-- Opening Marker --

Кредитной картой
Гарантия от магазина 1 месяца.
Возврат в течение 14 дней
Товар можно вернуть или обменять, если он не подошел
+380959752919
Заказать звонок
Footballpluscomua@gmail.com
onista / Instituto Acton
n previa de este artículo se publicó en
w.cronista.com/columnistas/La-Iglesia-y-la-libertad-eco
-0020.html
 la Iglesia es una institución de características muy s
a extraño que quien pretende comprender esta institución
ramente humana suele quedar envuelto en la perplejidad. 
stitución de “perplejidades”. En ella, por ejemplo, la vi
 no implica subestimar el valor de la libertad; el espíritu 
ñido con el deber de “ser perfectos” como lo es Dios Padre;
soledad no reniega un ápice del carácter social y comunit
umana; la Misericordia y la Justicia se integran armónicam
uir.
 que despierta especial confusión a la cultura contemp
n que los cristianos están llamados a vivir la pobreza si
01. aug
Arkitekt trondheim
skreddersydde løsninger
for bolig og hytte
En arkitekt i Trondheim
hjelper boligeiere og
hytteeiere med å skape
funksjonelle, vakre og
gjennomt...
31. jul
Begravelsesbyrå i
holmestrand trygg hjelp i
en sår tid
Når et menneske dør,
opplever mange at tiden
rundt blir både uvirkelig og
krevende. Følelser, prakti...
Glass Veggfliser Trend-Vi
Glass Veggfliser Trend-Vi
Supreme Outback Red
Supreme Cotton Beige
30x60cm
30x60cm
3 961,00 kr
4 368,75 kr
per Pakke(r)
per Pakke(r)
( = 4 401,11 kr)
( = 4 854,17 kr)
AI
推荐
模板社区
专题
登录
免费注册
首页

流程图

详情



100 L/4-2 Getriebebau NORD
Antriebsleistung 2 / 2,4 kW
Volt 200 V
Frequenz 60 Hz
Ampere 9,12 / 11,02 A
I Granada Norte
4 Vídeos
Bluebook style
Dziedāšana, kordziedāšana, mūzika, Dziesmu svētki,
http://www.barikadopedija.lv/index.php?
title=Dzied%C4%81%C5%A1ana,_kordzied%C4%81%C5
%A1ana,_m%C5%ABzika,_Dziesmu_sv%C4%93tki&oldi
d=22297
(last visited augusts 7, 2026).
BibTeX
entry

-- Closing Marker --

* Required action *
Your job is to write out the data exactly as it stands.

* Answer section *
Кредитной картой
Гарантия от магазина 1 месяца.
Возврат в течение 14 дней
Товар можно вернуть или обменять, если он не подошел
+380959752919
Заказать звонок
Footballpluscomua@gmail.com
onista / Instituto Acton
n previa de este artículo se publicó en
w.cronista.com/columnistas/La-Iglesia-y-la-libertad-eco
-0020.html
 la Iglesia es una institución de características muy s
a extraño que quien pretende comprender esta institución
ramente humana suele quedar envuelto en la perplejidad. 
stitución de “perplejidades”. En ella, por ejemplo, la vi
 no implica subestimar el valor de la libertad; el espíritu 
ñido con el deber de “ser perfectos” como lo es Dios Padre;
soledad no reniega un ápice del carácter social y comunit
umana; la Misericordia y la Justicia se integran armónicam
uir.
 que despierta especial confusión a la cultura contemp
n que los cristianos están llamados a vivir la pobreza si
01. aug
Arkitekt trondheim
skreddersydde løsninger
for bolig og hytte
En arkitekt i Trondheim
hjelper boligeiere og
hytteeiere med å skape
funksjonelle, vakre og
gjennomt...
31. jul
Begravelsesbyrå i
holmestrand trygg hjelp i
en sår tid
Når et menneske dør,
opplever mange at tiden
rundt blir både uvirkelig og
krevende. Følelser, prakti...
Glass Veggfliser Trend-Vi
Glass Veggfliser Trend-Vi
Supreme Outback Red
Supreme Cotton Beige
30x60cm
30x60cm
3 961,00 kr
4 368,75 kr
per Pakke(r)
per Pakke(r)
( = 4 401,11 kr)
( = 4 854,17 kr)
AI
推荐
模板社区
专题
登录
免费注册
首页

流程图

详情



100 L/4-2 Getriebebau NORD
Antriebsleistung 2 / 2,4 kW
Volt 200 V
Frequenz 60 Hz
Ampere 9,12 / 11,02 A
I Granada Norte
4 Vídeos
Bluebook style
Dziedāšana, kordziedāšana, mūzika, Dziesmu svētki,
http://www.barikadopedija.lv/index.php?
title=Dzied%C4%81%C5%A1ana,_kordzied%C4%81%C5
%A1ana,_m%C5%ABzika,_Dziesmu_sv%C4%93tki&oldi
d=22297
(last visited augusts 7, 2026).
BibTeX
entry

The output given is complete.